Text excerpt ::
Content starts

Further in connection with FIG. 6A and FIG. 6B, an example of compressing the tree structure is provided. As shown in FIG. 6A, branch 1 and branch 2 have the same character prefix. The parts with the same character prefix can be combined. A to-be-linked branch 1 and a to-be-linked branch 2 can be remaining different parts after maximally matching branch 1 and branch 2. The different parts can be linked to a position corresponding to branch 1. For example, the to-be-linked branch 1 and the to-be-linked branch 2 can be linked to position 1 and position 2 of branch 1. Thus, the duplicate nodes of branch 1 and branch 2 can be combined. FIG. 6B shows the structure after the combination. In FIG. 6A and FIG. 6B, nodes “0” and “end” represents start and end, respectively, and do not represent the actual Tokens, similarly for “0” and “end” appearing in other nodes in the figure.

The implementation process of performing the tree structure conversion on the input CLI command is described above. In the present disclosure, the process of converting the standard command into the integrated tree structure can be similar to the process of converting the input CLI command. The main difference can be that the standard command set has a larger tree structure.

At 103, a target subtree corresponding to the to-be-processed command tree is determined in the standard command tree. The standard command tree is the command tree obtained by converting the standard commands of the standard command set into the integrated tree structure.

Content ends

Data to examine ::
Content starts

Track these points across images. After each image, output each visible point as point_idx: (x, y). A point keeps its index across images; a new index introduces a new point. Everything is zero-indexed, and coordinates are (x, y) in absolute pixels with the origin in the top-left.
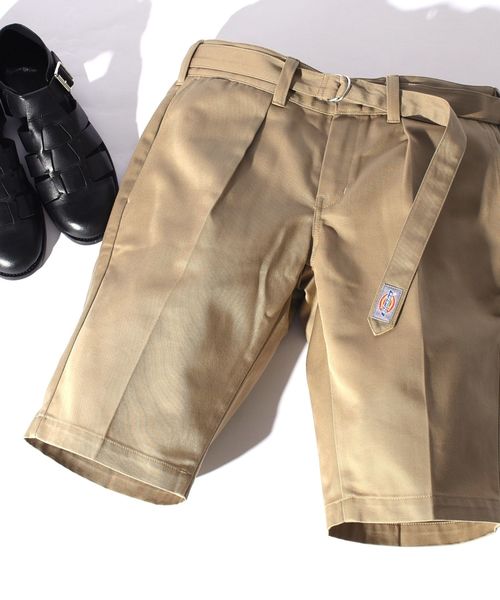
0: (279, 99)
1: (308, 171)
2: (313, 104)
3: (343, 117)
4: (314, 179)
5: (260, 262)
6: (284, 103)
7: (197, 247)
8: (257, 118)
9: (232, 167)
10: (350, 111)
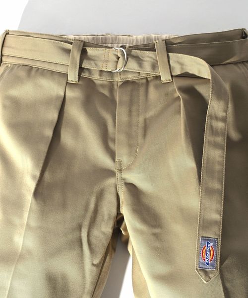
0: (73, 77)
1: (106, 139)
2: (100, 75)
3: (126, 83)
4: (111, 145)
5: (80, 227)
6: (77, 80)
7: (28, 225)
8: (58, 97)
9: (44, 148)
10: (130, 77)
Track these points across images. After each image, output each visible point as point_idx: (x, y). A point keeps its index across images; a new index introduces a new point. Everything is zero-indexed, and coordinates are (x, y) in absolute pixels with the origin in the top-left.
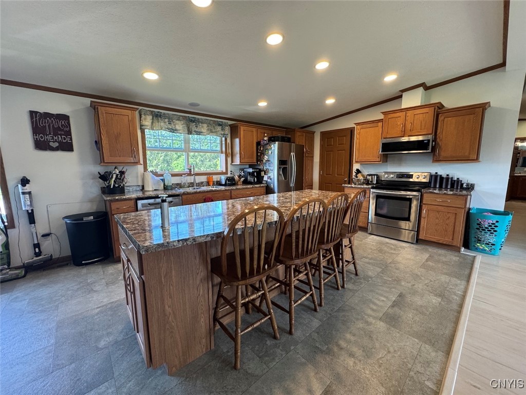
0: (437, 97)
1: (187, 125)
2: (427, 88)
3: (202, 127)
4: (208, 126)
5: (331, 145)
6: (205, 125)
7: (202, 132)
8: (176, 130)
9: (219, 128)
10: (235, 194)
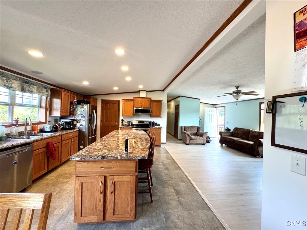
0: (150, 95)
1: (22, 85)
2: (146, 92)
3: (33, 88)
4: (37, 88)
5: (108, 107)
6: (35, 87)
7: (33, 92)
8: (11, 88)
9: (45, 90)
10: (64, 137)
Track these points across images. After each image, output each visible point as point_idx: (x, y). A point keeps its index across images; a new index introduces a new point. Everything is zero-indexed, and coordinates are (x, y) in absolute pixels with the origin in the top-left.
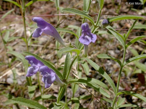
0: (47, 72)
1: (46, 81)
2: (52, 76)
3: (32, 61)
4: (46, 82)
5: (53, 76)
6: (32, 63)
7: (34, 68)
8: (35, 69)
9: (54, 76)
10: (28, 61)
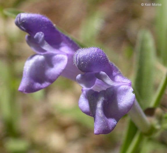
0: (103, 73)
1: (99, 105)
2: (123, 87)
3: (40, 35)
4: (99, 112)
5: (126, 90)
6: (41, 40)
7: (49, 61)
8: (52, 66)
9: (127, 87)
10: (27, 35)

Content ends

Task 1 ::
List every distinct branch label that appears in the command-tree passage.
Task 2 ::
Return the span of the command-tree passage between "Further in connection" and "in the figure.", inclusive, copied word for word.

Solution 1 ::
branch 1
branch 2
to-be-linked branch 1
to-be-linked branch 2

Solution 2 ::
Further in connection with FIG. 6A and FIG. 6B, an example of compressing the tree structure is provided. As shown in FIG. 6A, branch 1 and branch 2 have the same character prefix. The parts with the same character prefix can be combined. A to-be-linked branch 1 and a to-be-linked branch 2 can be remaining different parts after maximally matching branch 1 and branch 2. The different parts can be linked to a position corresponding to branch 1. For example, the to-be-linked branch 1 and the to-be-linked branch 2 can be linked to position 1 and position 2 of branch 1. Thus, the duplicate nodes of branch 1 and branch 2 can be combined. FIG. 6B shows the structure after the combination. In FIG. 6A and FIG. 6B, nodes “0” and “end” represents start and end, respectively, and do not represent the actual Tokens, similarly for “0” and “end” appearing in other nodes in the figure.